Вильгельм заметил, что Аббат не знает, как продолжить, и
задал новый вопрос, однако еще сильнее смутил собеседника.
"Говоря о предполагаемом убийстве, вы добавили: и не
только... Что еще имелось в виду?"
"Я так сказал? Ну... Никто не убивает без причины, пусть
самой извращенной. И мне страшно помыслить об извращенности
причины, способной толкнуть инока на убийство собрата. Вот. Это
все".
"Все?"
"Все, что я могу рассказать".
"То есть -- все, что вам позволено рассказать?"
"Прошу вас, брат Вильгельм, прошу тебя, брат..." -- Оба
слова, и "вас", и "тебя", Аббат особо выделил голосом.

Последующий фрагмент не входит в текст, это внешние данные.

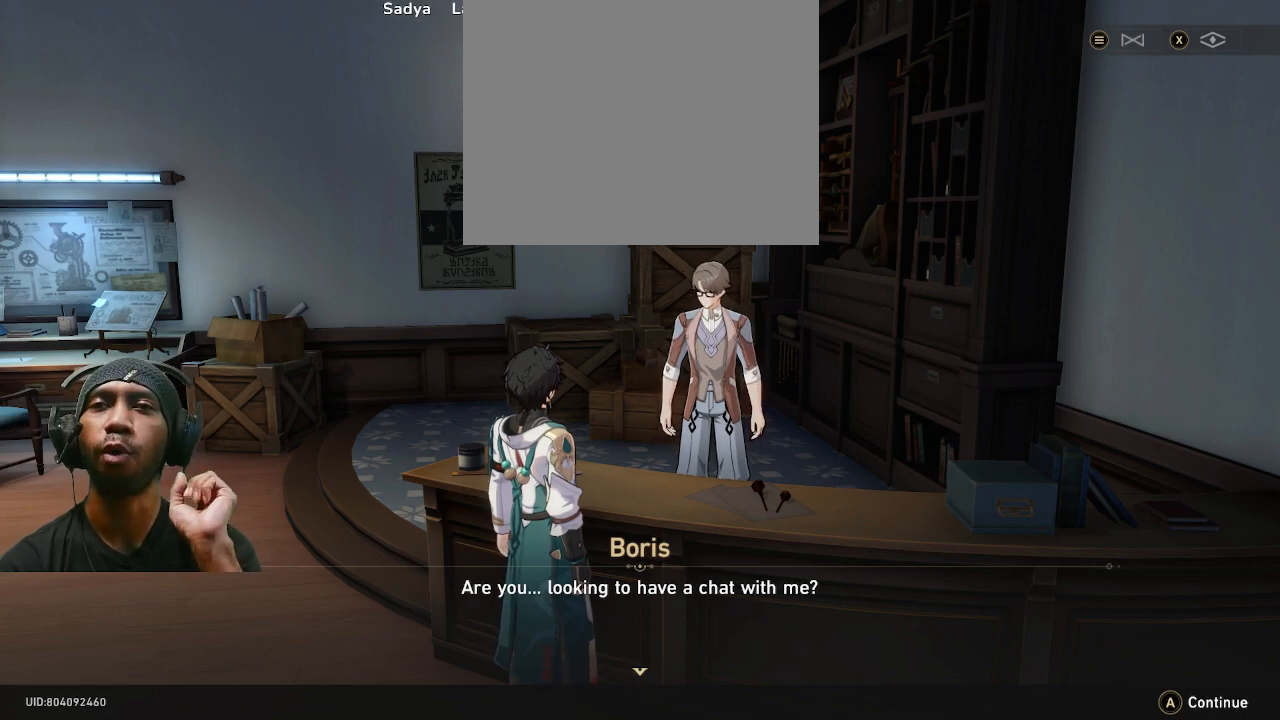
{"dt_ms": 500, "buttons": ["CROSS", "R2"], "left_stick": "center", "right_stick": "center", "button_events": [[467, "CROSS", "down"]]}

Вильгельм сильно покраснел и пробормотал:
"Вижу: ты служитель Господен".
"Спасибо, Вильгельм", -- отвечал Аббат.
О Боже милостивый, какой же непозволительной тайны
коснулись в тот миг мои увлекшиеся наставники, один по велению
отчаяния, другой по велению любопытства! Ведь даже я, жалкий
послушник, не причастный еще тайн святого служения Господня, я,
недостойный мальчишка, -- понял, что Аббат имеет в виду нечто
услышанное на исповеди. С уст исповедующегося дошло до него
некое греховное признание, по-видимому, сопряженное с
трагической кончиной Адельма. Потому-то, наверное, Аббат и
просил Вильгельма раскрыть злодеяние, о котором он, Аббат, уже
знал, не имея права ни обвинить, ни наказать преступника. Он
надеялся, что мой учитель силою разума прольет свет на то, что
сам он обязан укутывать тьмой во имя наивысшей силы --
милосердия.
"Ладно, -- сказал Вильгельм. -- Я могу опросить монахов?"
"Можете".
"Я могу свободно перемещаться внутри аббатства?"